Over the following decades, the concept of dominance became standard in dog training and generations of dog owners were taught that the only way to produce an obedient dog was through punishment that proved the dog owner had the power. After the identification of “pack leaders” in the 1970s, research on wild wolf packs was used to support the theory. Unfortunately, this was a case of interpreting the data to fit the theory instead of the other way around. Wolf packs are family groups which are naturally led by wolf moms and dads. Just as in human families, when offspring mature, they leave to go and begin families of their own, they do not stick around to challenge their parental figures for leadership status. “Leaders” emerge in the pack not because one is more dominant or aggressive than another, but because parents must take charge over their children to keep the whole family happy and healthy.
Free ranging dog packs (when they form packs, which is not a given as in the wolf world) differ from wolf packs in that individuals may not have familial ties. But even in this case, dogs fail to establish and cede all power to one “leader.” Instead, as shown in research by Roberto Bonanni (2010), adult individuals take turns in the leadership position according to which dog can contribute most to the pack at any given time. In the pack he studied, Bonanni witnessed at least half of the dogs taking the “lead” at some point (with six individuals in regular rotation at the head of the group) according to which dog could make the strongest contribution to the pack’s welfare in any given context.
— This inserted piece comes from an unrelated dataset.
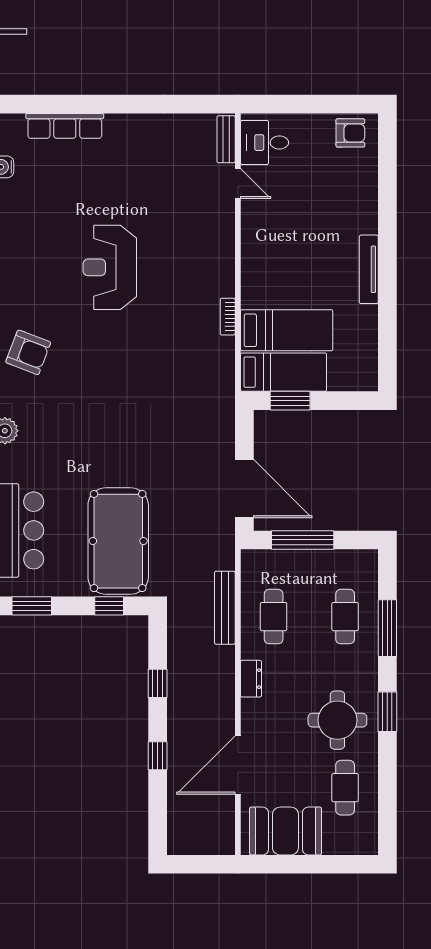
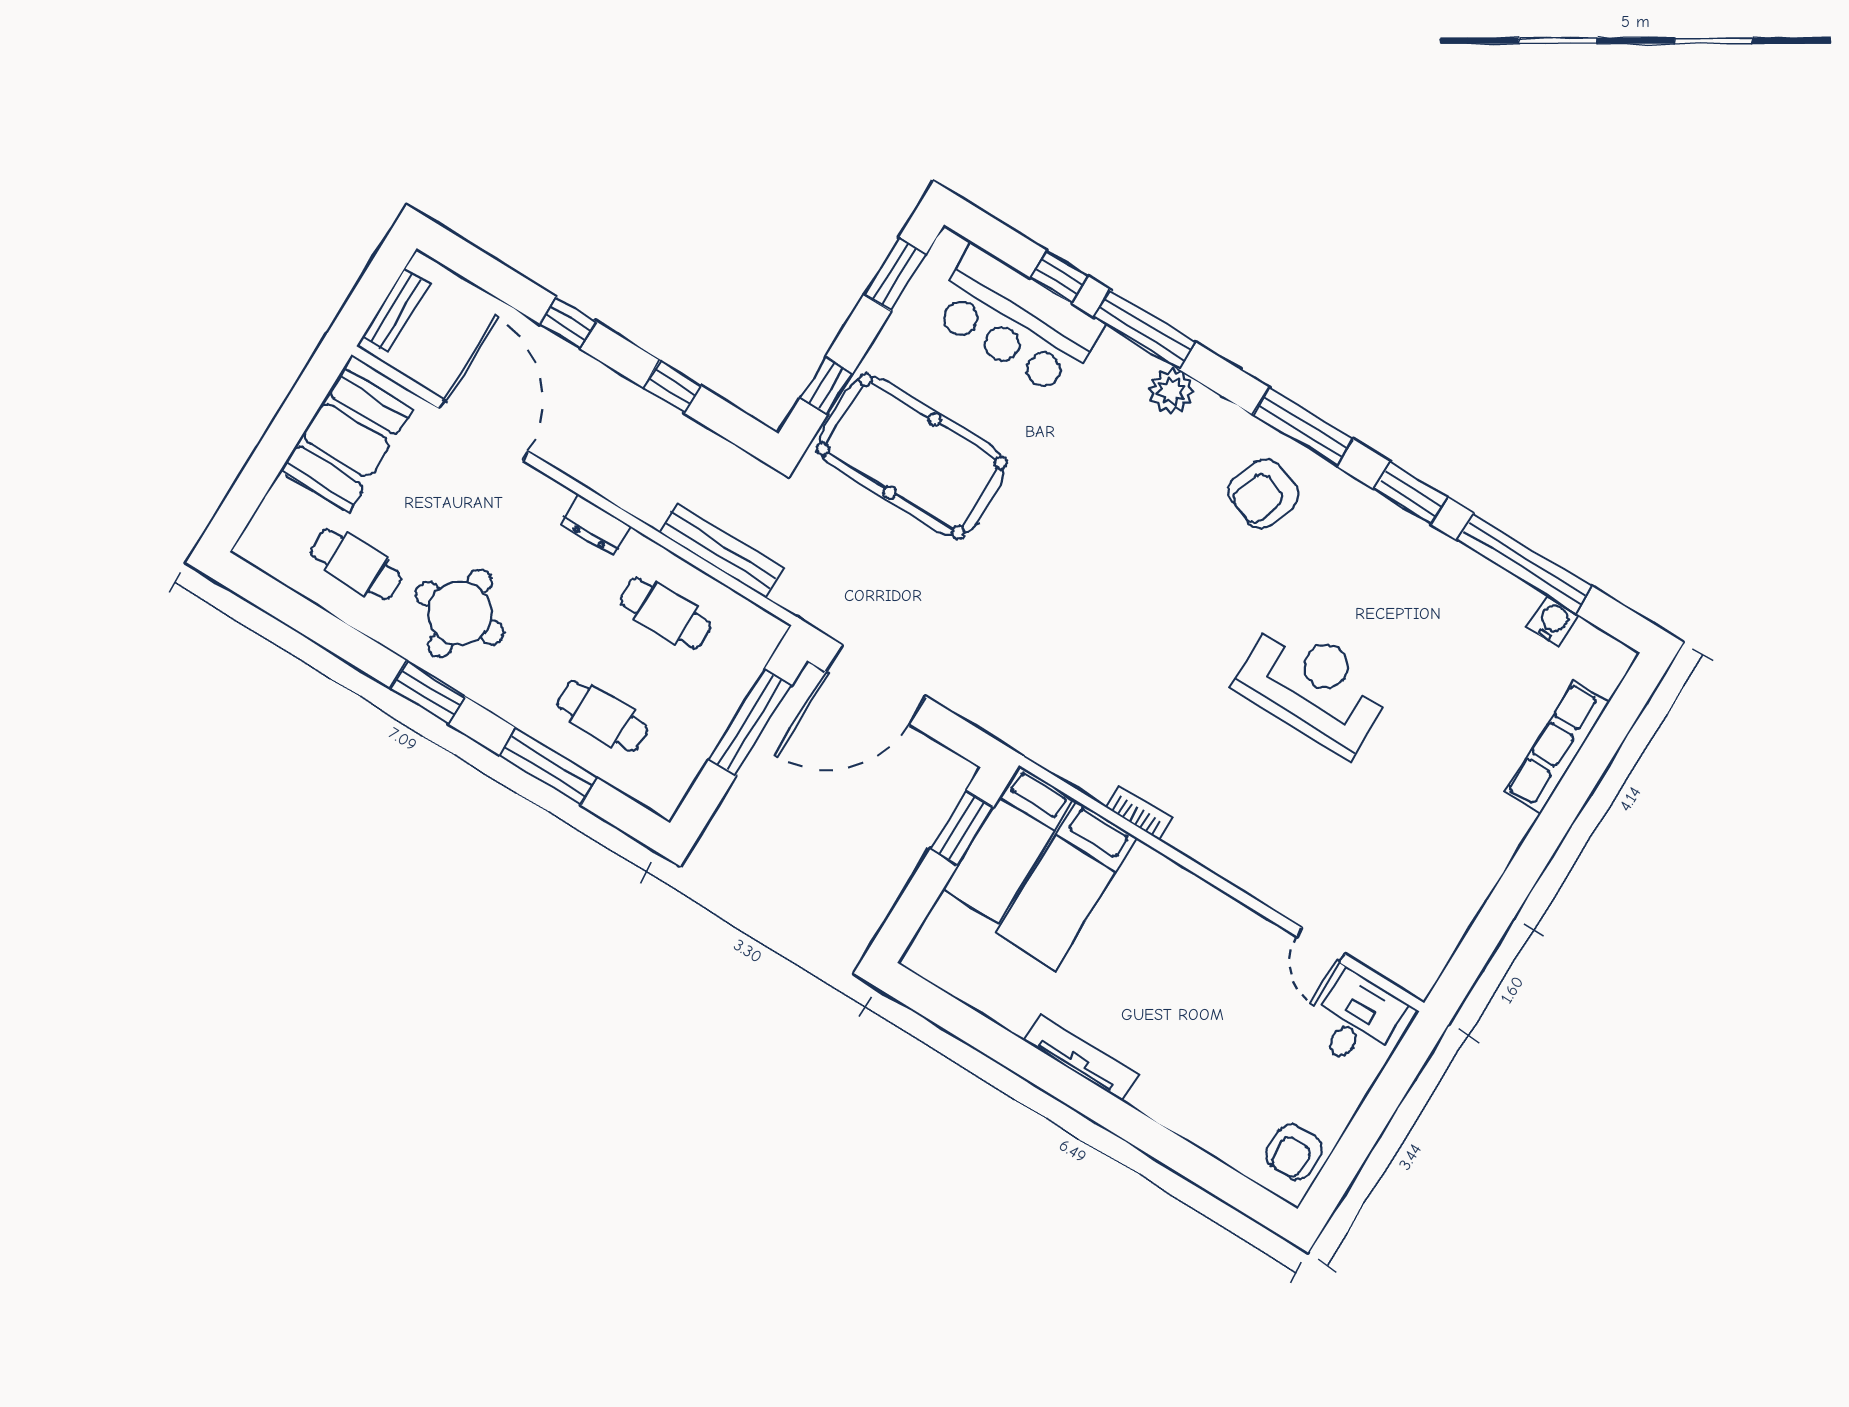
bench: (226, 139) -> (396, 311), moved, turned 90
door: (238, 184) -> (1321, 945), hinge flipped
So if the idea of canine dominance is invalid, and establishing yourself as the “alpha” in your relationship with your dog is unnecessary and, in many cases, cruel, how should we approach dog training? Luckily, there is not only an alternative, but one that has been proven to be more effective in training dogs. This method – positive-reinforcement training or reward-based training – is in many ways the polar opposite of training that uses physical dominance, pain, and intimidation as a tool. In positive-reinforcement training, the dog is rewarded with something it loves (food, toys, or even praise) when it does something good. This basic tenet opens up tons of possibilities for training a dog to do something positive to replace a behavior you dislike (instead of punishing the “bad” behavior) and for shaping a dog to do fun tricks. Instead of instilling fear in your dog which may lead or exacerbate aggression, reward-based training (in both operant and classical forms) can decrease fear, build a dog’s confidence, and strengthen the human-canine relationship.
With positive-reinforcement training’s record of incredible results in obedience and behavior modification, there is absolutely no reason to use intimidation to train your dog. Really, wouldn’t you rather have your dog love to work for you than fear your presence?